Top 5

Sat Oct 11 07:05:26 PDT 2008

Sergey Gromov wrote:
> Sat, 11 Oct 2008 12:16:43 +0200,
> Sascha Katzner wrote:
>> Benji Smith wrote:
>>> Actually, when it comes to string processing, D is decidedly *not* a 
>>> "performance language".
>>>
>>> Compared to...say...Java (which gets a bum rap around here for being 
>>> slow), D is nothing special when it comes to string processing speed.
>>>
>>> I've attached a couple of benchmarks, implemented in both Java and D 
>>> (the "shakespeare.txt" file I'm benchmarking against is from the 
>>> Gutenburg project. It's about 5 MB, and you can grab it from here: 
>>> http://www.gutenberg.org/dirs/etext94/shaks12.txt )
>>>
>>> In some of those benchmarks, D is slightly faster. In some of them, Java 
>>> is a lot faster. Overall, on my machine, the D code runs in about 12.5 
>>> seconds, and the Java code runs in about 2.5 seconds.
>>>
>>> Keep in mind, all java characters are two-bytes wide. And you can't 
>>> access a character directly. You have to retrieve it from the String 
>>> object, using the charAt() method. And splitting a string creates a new 
>>> object for every fragment.
>>>
>>> I admire the goal in D to be a performance language, but it drives me 
>>> crazy when people use performance as justification for an inferior 
>>> design, when other languages that use the superior design also 
>>> accomplish superior performance.
>> I think your benchmark is not very meaningful. Without going into 
>> implementation details of Tango (because I don't use Tango) here are 
>> some notes:
>>
>> - The D version uses UTF8 strings whereas the Java version uses 
>> "wanna-be" UTF16 (Java has a lot of problems with surrogates). This 
>> means you are comparing apples with pears (D has to *parse* an UTF8 
>> string and Java simply uses an wchar array without proper surrogate 
>> handling in *many* cases).
> 
> This is the whole point.  The benchmark is valid because it performs the 
> same *task*, and the task is somewhat close to real world.  It measures 
> *time*, which is universal.  The compared languages use different 
> approaches and techniques to achieve the goal, that's why benchmark is 
> useful.  It allows to justify usefulness of these languages for a 
> particular class of tasks.
> 
>> - At least in runCharIterateTest() you also convert the D UTF8 string 
>> also additionally into an UTF32 string, in the Java version you did not 
>> do this.
> 
> Same as above.  If they were using the same approach there wouldn't be 
> much to benchmark.  Why don't you mention, for instance, that Java is a 
> virtual machine?
> 
>> - The StringBuilder in the Java version is *much* faster because it 
>> doesn't have to allocate a new memory block in each step. You can use a 
>> similar class in D too, without the need of a special string class/object.
> 
> I agree here.  Both word tango.text.Util.split and runConcatenateTest 
> use default array appending which is currently dead slow.  Benji, to 
> actually compare the speed of string operations you better use one of 
> array builders discussed in this group.

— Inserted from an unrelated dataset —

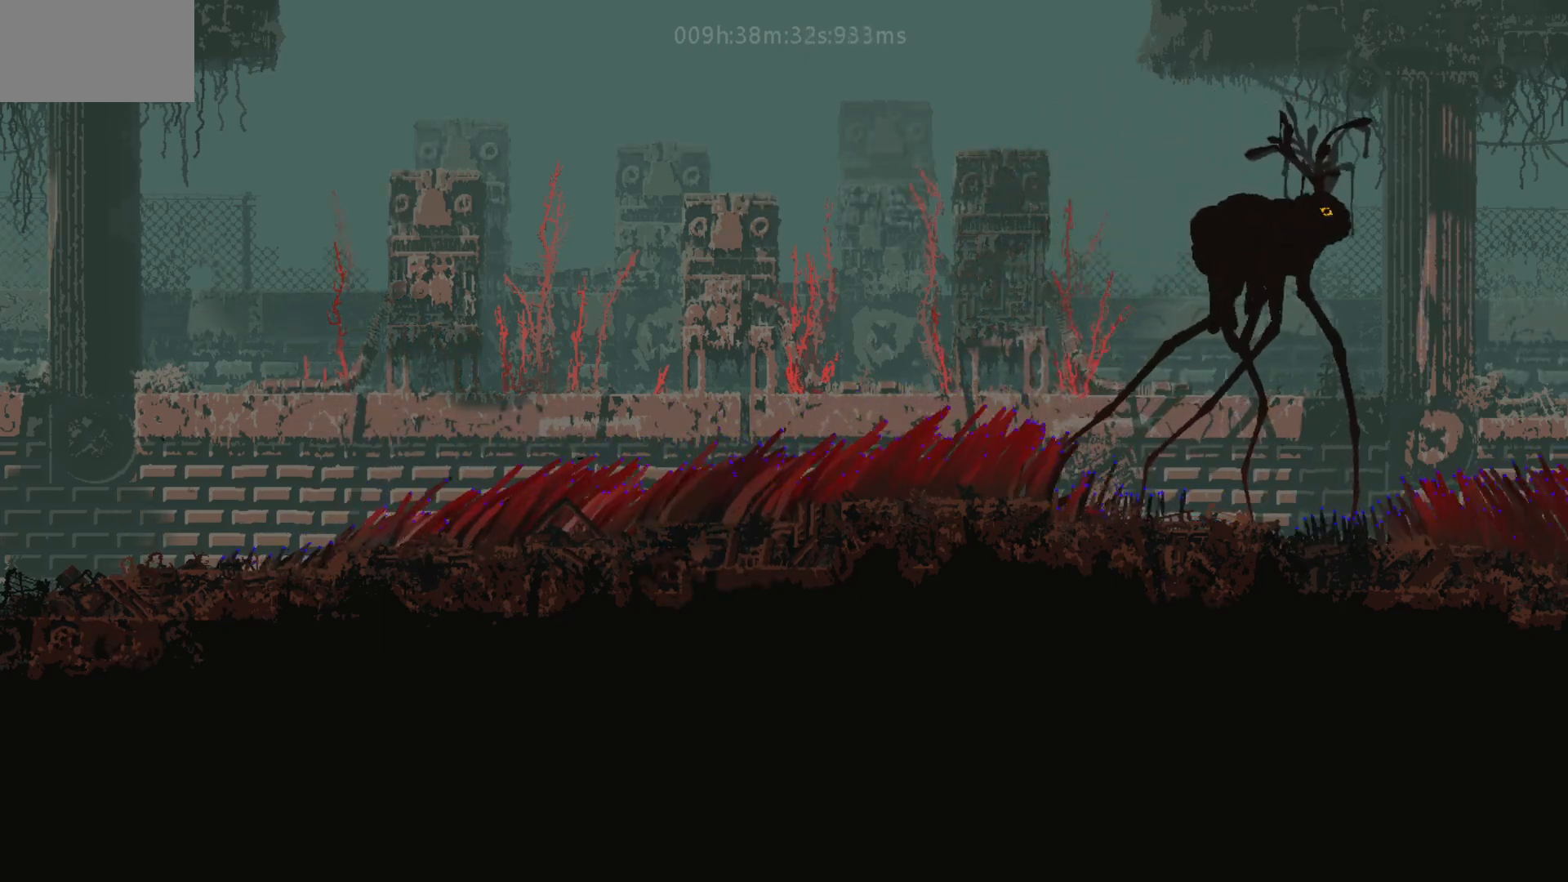
{"keys": ["left"], "mouse_move": "left", "events": [[17, "left", "up"], [100, "left", "down"], [267, "left", "up"], [400, "left", "down"]]}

If anyone wants to try it, I'm pasting the draft version of Appender 
from std.array below.

Andrei

struct Appender(A : T[], T)
{
     private T[] * pArray;
     private size_t _capacity;

     this(T[] * p)
     {
         pArray = p;
         if (!pArray) pArray = (new typeof(*pArray)[1]).ptr;
         _capacity = .capacity(pArray.ptr) / T.sizeof;
     }

     T[] data()
     {
         return pArray ? *pArray : null;
     }

     size_t capacity() const { return _capacity; }

     void write(T item)
     {
         if (!pArray) pArray = (new typeof(*pArray)[1]).ptr;
         if (pArray.length < _capacity)
         {
             // Should do in-place construction here
             pArray.ptr[pArray.length] = item;
             *pArray = pArray.ptr[0 .. pArray.length + 1];
         }
         else
         {
             // Time to reallocate, do it and cache capacity
             *pArray ~= item;
             _capacity = .capacity(pArray.ptr) / T.sizeof;
         }
     }

     static if (is(const(T) : T))
     {
         alias const(T) AcceptedElementType;
     }
     else
     {
         alias T AcceptedElementType;
     }

     void write(AcceptedElementType[] items)
     {
         for (; !items.empty(); items.next()) {
             write(items.head());
         }
     }

     static if (is(const(T) == const(char))) {
         void write(in wchar wc) { assert(false); }
         void write(in wchar[] wcs)
         {
             encode!(T)(wcs, *this);
         }
         void write(in dchar dc) { assert(false); }
         void write(in dchar[] dcs)
         {
             encode!(T)(dcs, *this);
         }
     }

     void clear()
     {
         if (!pArray) return;
         pArray.length = 0;
         _capacity = .capacity(pArray.ptr) / T.sizeof;
     }
}

auto appender(T)(T[] * t)
{
     Appender!(T[]) r = Appender!(T[])(t);
     return r;
}